The law says importation and supply of these products destined for the Ugandan market to private oil marketing companies shall be undertaken by the Uganda National Oil Company Limited.

However, it also says “… the minister may, by statutory instrument under exceptional circumstances, nominate such other person, with the approval of Cabinet, to import and supply all or a portion of petroleum products listed in the Third Schedule to this Act”.

The intention of this provision is “to guarantee security of supply of petroleum products in the country.”

When contacted yesterday, Mr Anthony Ogalo, chairperson of the Sustainable Energies and Petroleum Association, an umbrella body of over 40 OMCs in Uganda, confirmed that the ministry gave them a go-ahead until when Unoc sorts itself out.

Inside new plan

In the new plan which has met stiff opposition from Kenyan oil dealers, the Uganda government intended to replace the OTS with its Government to Government (G-to-G) import mechanism.

Under the G-to-G, Unoc’s trading partner, Vitol, a Swiss-based Dutch global energy and commodities giant, will purchase the products from its Gulf region counterparts and later sell them to Unoc at a seaport. Unoc would then transport them partly through the Kenya oil pipeline to Uganda.

This will end the OTS where Kenyan OMCs are currently purchasing petroleum products as middlemen from monthly tender winners and reselling onward to Ugandan OMCs. This arrangement adds another cost layer, factoring in their margins, that ultimately make pump prices in Uganda higher than they should ideally be.

Mr Nankabirwa told Parliament in October last year that Vitol signed a five-year supply contract with Unoc and will deliver beyond the country’s expectations.

“The partner will be financing the business by providing a working capital facility backed by its global balance sheet and working with Unoc to ensure competitive pricing of petroleum products. To guarantee the security of supply, the partnership has ensured that there will be buffer stocks in Uganda and Tanzania to be called upon should there be supply disruptions to the country,” she said.

In the same spirit, President Museveni in a letter posted on his X-handle on November 5 assured inland East African countries of the expected availability of competitively priced petroleum products, free of manipulation by middlemen.

“The whole of Uganda, North- Western Tanzania, Rwanda, Burundi, Western Kenya, South Sudan and Eastern DRC, will benefit,” he said

Museveni slams critics

The President told of critics of the new plan, including Ugandan OMCs to back, observing that whereas Uganda started the G-2-G migration journey in March last year, some crooks in his government and other actors working with Kenyan middlemen were frustrating the plan because it would kick them out of business.

“…We have now contracted bulk and refinery suppliers able to give us the lower prices.
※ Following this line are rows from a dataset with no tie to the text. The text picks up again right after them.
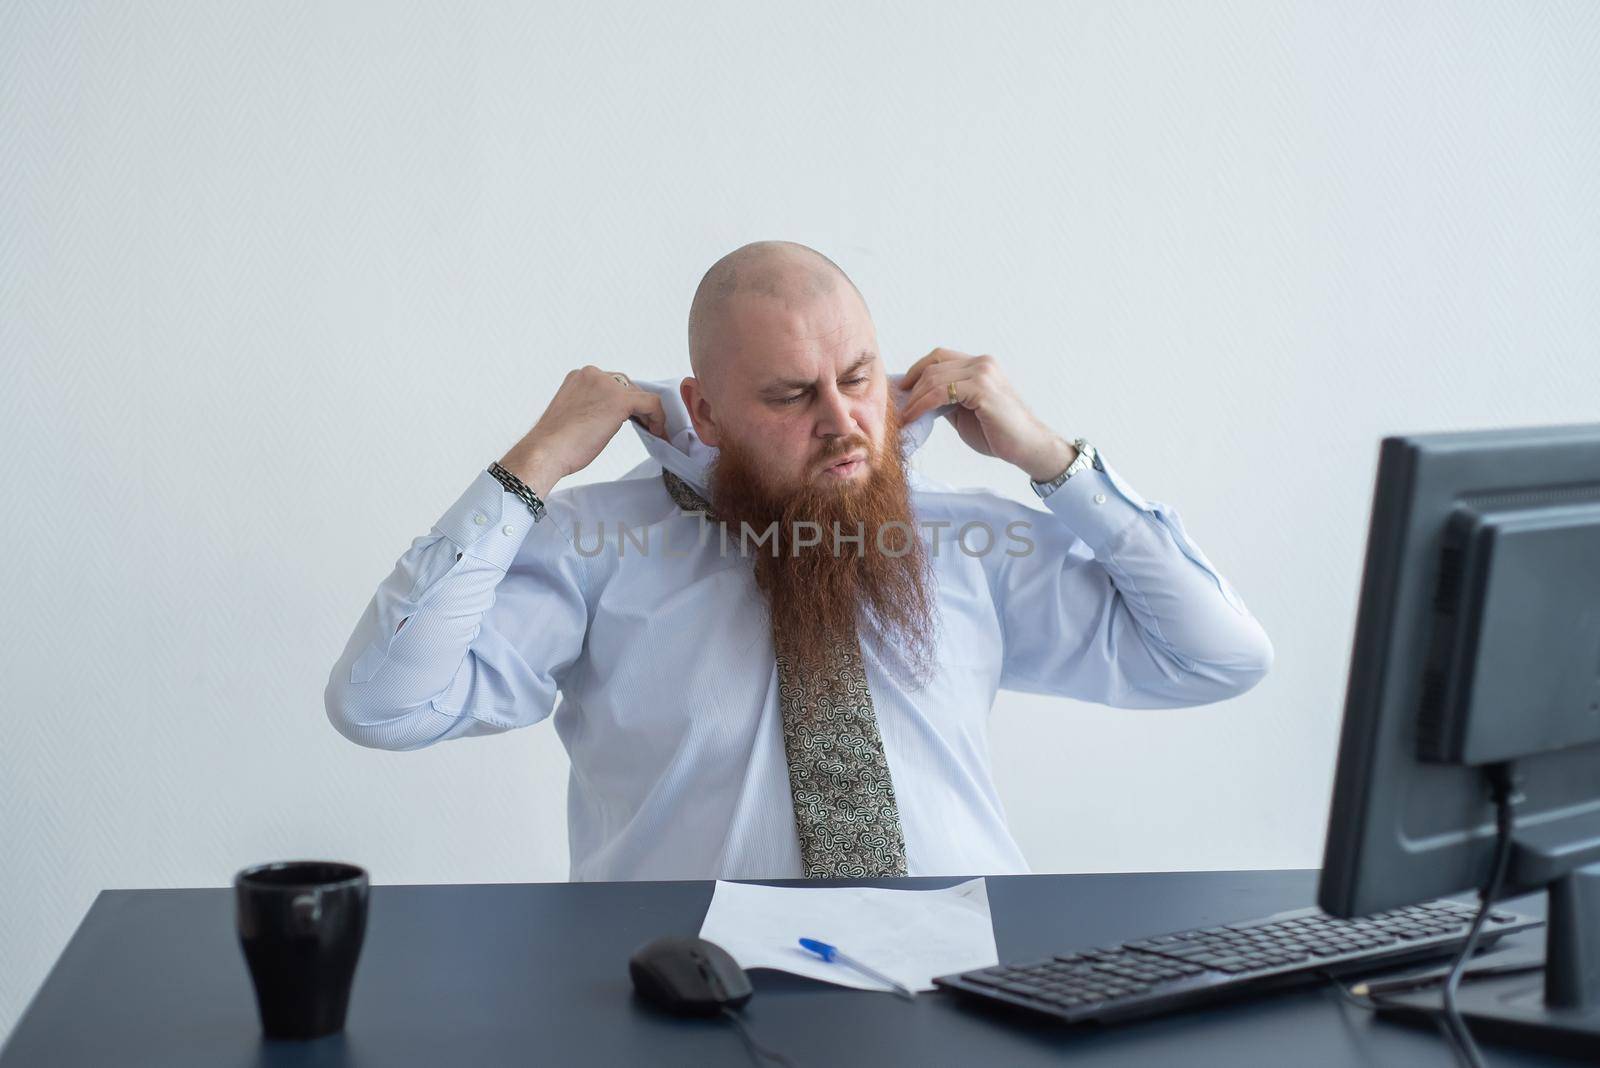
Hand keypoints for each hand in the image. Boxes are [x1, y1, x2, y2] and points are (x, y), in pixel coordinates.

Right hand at [499, 367, 666, 496]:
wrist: (546, 451)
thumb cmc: (555, 444)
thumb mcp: (573, 415)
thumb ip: (590, 408)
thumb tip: (605, 417)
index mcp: (579, 377)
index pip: (611, 384)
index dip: (624, 404)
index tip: (630, 420)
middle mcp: (592, 375)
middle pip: (627, 387)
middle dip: (637, 407)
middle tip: (644, 426)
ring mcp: (606, 385)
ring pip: (639, 395)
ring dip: (647, 413)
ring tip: (651, 430)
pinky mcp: (620, 400)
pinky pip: (651, 403)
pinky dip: (658, 417)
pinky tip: (656, 431)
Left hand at [898, 348, 1076, 481]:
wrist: (1026, 447)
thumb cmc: (998, 433)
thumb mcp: (964, 412)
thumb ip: (946, 400)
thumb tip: (916, 399)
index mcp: (980, 365)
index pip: (939, 356)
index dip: (916, 370)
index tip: (901, 389)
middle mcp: (982, 363)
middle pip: (933, 365)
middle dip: (911, 386)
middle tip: (896, 406)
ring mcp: (983, 373)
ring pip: (934, 377)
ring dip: (914, 399)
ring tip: (903, 417)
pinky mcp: (982, 389)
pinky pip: (941, 392)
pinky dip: (922, 405)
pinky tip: (913, 418)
I have discussed this with H.E. Ruto, the President of Kenya, and our delegation is now in Dar-es-Salaam, discussing with Her Excellency Samia Suluhu… [but], however, the internal parasites who have been cheating their country, have launched a social media and mainstream media campaign against our liberation resistance plan against okuseerwa (being over-charged),” he wrote.
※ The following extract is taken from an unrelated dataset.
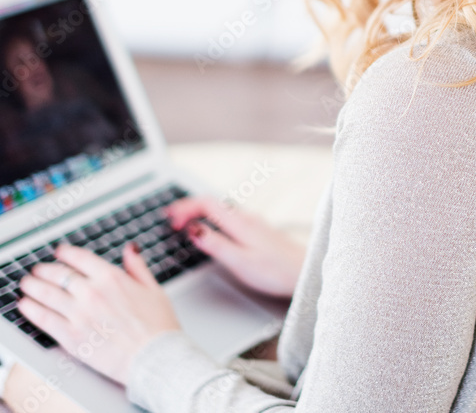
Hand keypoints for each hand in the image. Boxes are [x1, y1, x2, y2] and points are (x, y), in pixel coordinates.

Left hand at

Kenyan OMCs or middlemen, for example, he said, had few months ago sold a tonne of diesel to Ugandan importers at $118 compared to the $83 charged by bulk suppliers or refiners; petrol at $97.5 per tonne compared to $61.5 of the refiners or bulk suppliers and kerosene at $114 per tonne compared to $79 charged by bulk suppliers or refiners.

President Museveni noted that Uganda currently spends about $2billion (Shs7.4 trillion) to import 2.5 billion litres of petroleum annually, a figure that could substantially reduce once Unoc takes over.
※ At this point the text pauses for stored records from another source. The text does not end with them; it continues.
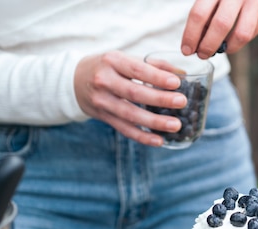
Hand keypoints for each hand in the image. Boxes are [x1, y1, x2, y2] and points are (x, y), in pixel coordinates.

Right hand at [74, 51, 188, 146]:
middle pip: (134, 93)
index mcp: (112, 61)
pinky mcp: (103, 117)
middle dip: (160, 99)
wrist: (75, 80)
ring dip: (155, 122)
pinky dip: (142, 136)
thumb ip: (153, 65)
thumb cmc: (109, 67)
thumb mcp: (125, 58)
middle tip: (182, 102)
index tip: (176, 83)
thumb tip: (182, 74)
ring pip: (130, 114)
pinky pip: (125, 129)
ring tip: (176, 125)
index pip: (137, 70)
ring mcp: (102, 101)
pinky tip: (159, 140)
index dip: (157, 77)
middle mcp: (104, 81)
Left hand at [181, 0, 257, 58]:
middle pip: (220, 25)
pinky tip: (233, 38)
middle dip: (208, 45)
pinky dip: (240, 41)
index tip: (187, 50)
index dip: (191, 35)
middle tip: (202, 55)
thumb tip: (195, 41)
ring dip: (226, 48)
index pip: (199, 13)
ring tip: (219, 50)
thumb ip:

Mr Muyita said yesterday that Uganda consumes between 185 million and 200 million litres of fuel per month.

Separately, the energy ministry spokesman said even as the EACJ prepares to rule on the matter, the governments of Uganda and Kenya are holding talks to ensure that this fuel import dispute is resolved peacefully.

“At the end of December last year, we received a delegation from the ministry of energy of Kenya and discussed the matter and the main thing now is to see how to remove the court order that was issued [by the Machakos high court],” he said.